### Work to be completed
Please rewrite the records starting at the line containing "What is the smallest value displayed?" and ending at the line containing "The Player Rating", swapping "value" for "reading" and changing nothing else. Leave the pictures out of your answer.

:: Study material ::

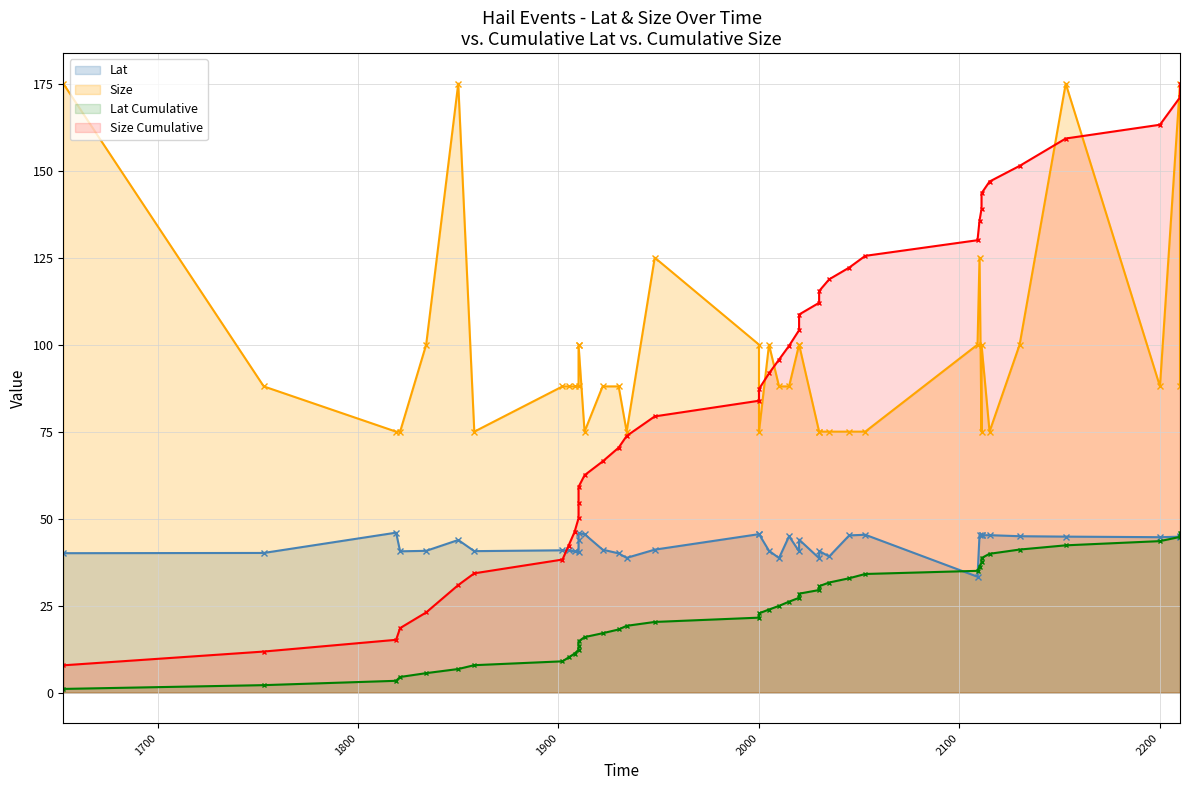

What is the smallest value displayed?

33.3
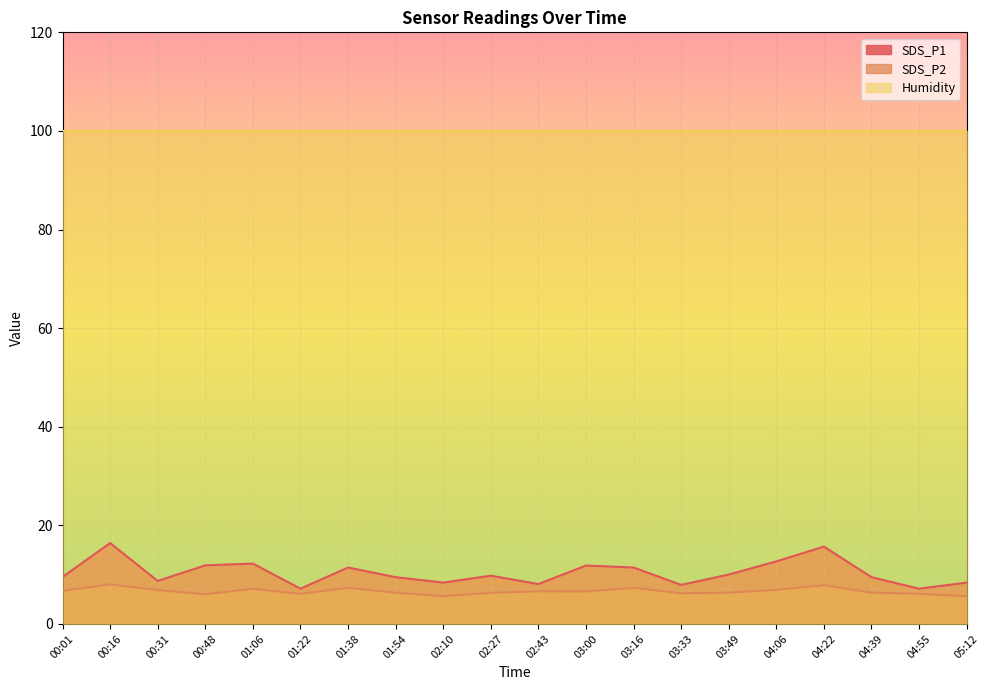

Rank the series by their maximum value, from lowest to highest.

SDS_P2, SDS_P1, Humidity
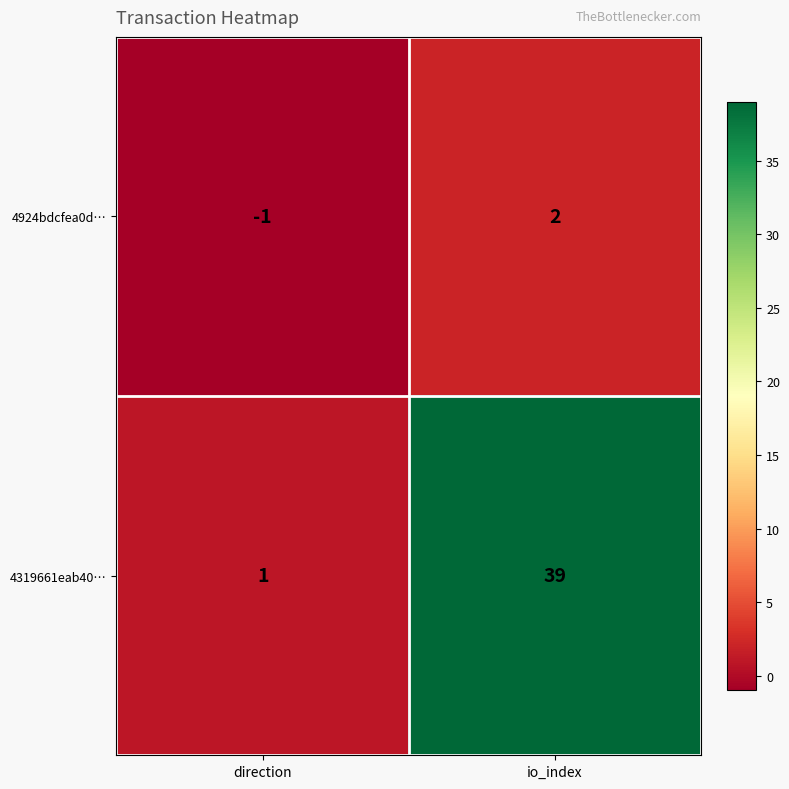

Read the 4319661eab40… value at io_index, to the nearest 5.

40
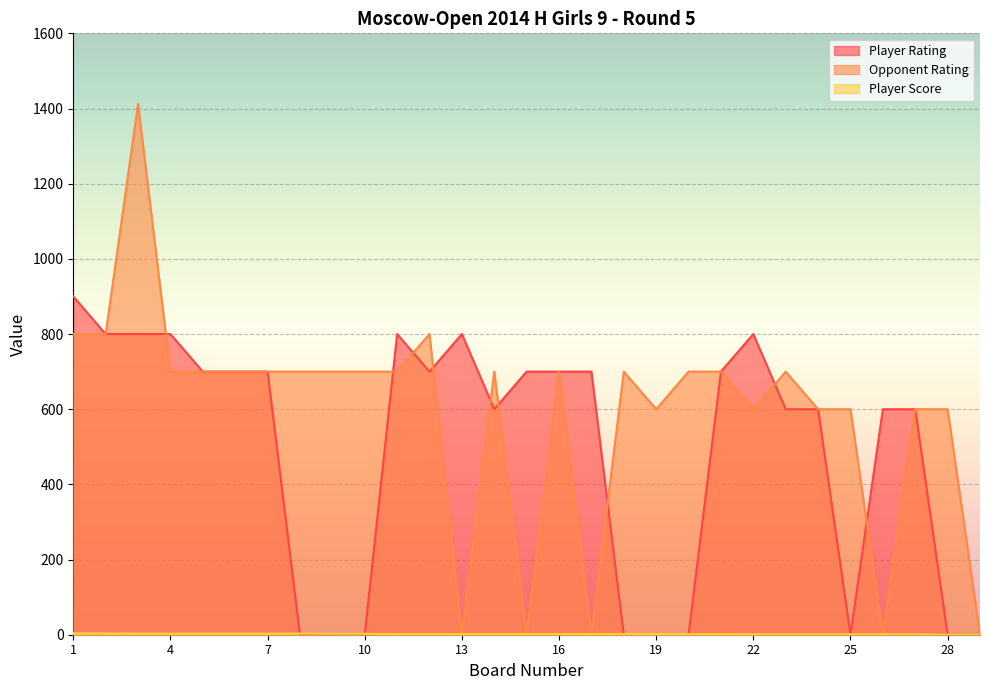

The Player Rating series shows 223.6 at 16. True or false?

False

:::
:: Study material ::

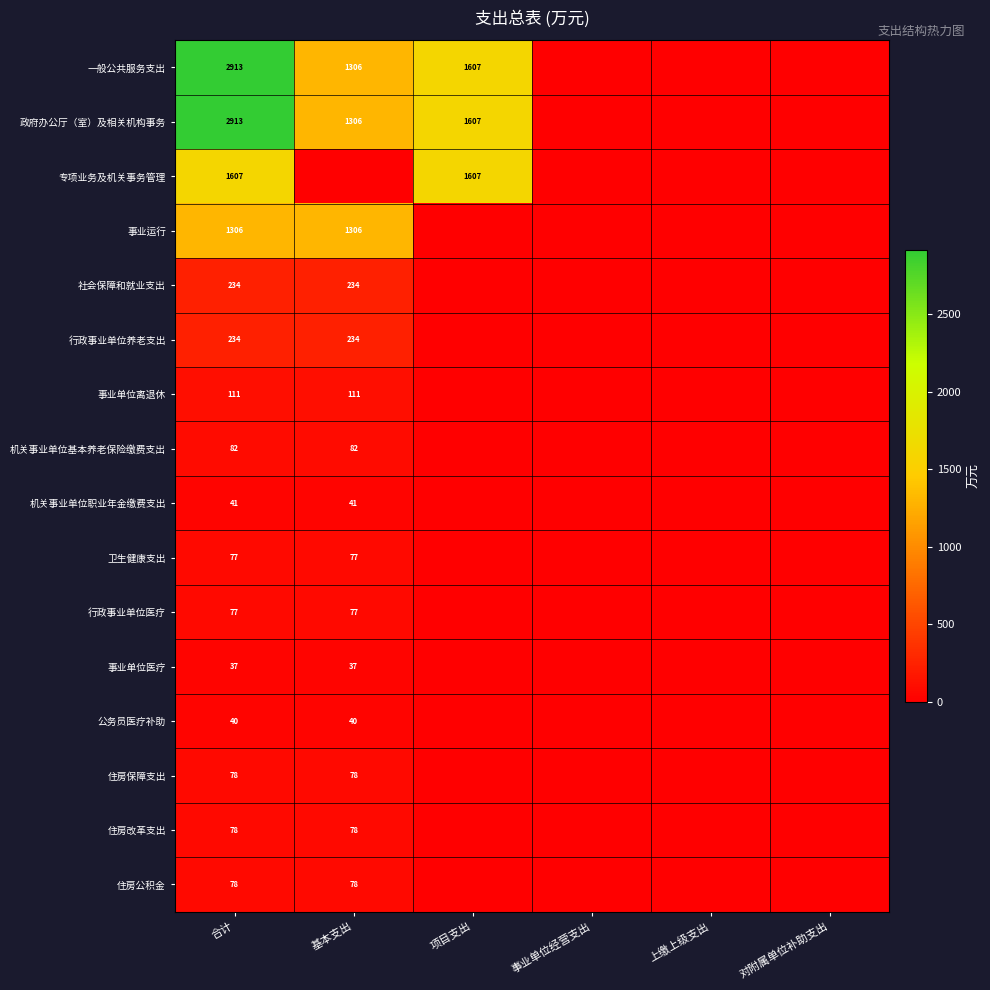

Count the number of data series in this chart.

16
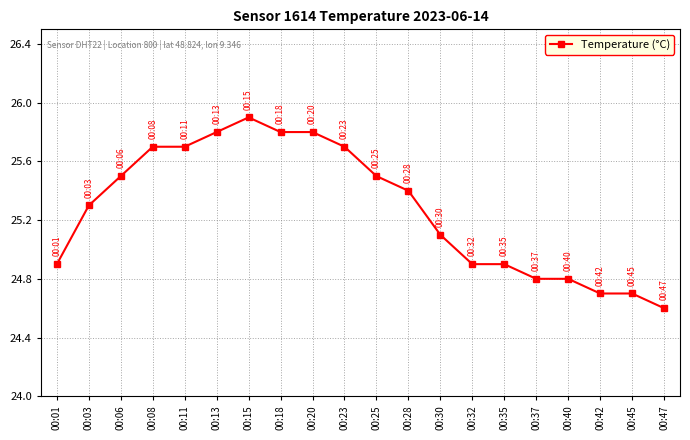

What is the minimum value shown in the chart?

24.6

:::

### Reply
What is the smallest reading displayed?

33.3

Rank the series by their maximum reading, from lowest to highest.

SDS_P2, SDS_P1, Humidity

Read the 4319661eab40… reading at io_index, to the nearest 5.

40

The Player Rating series shows 223.6 at 16. True or false?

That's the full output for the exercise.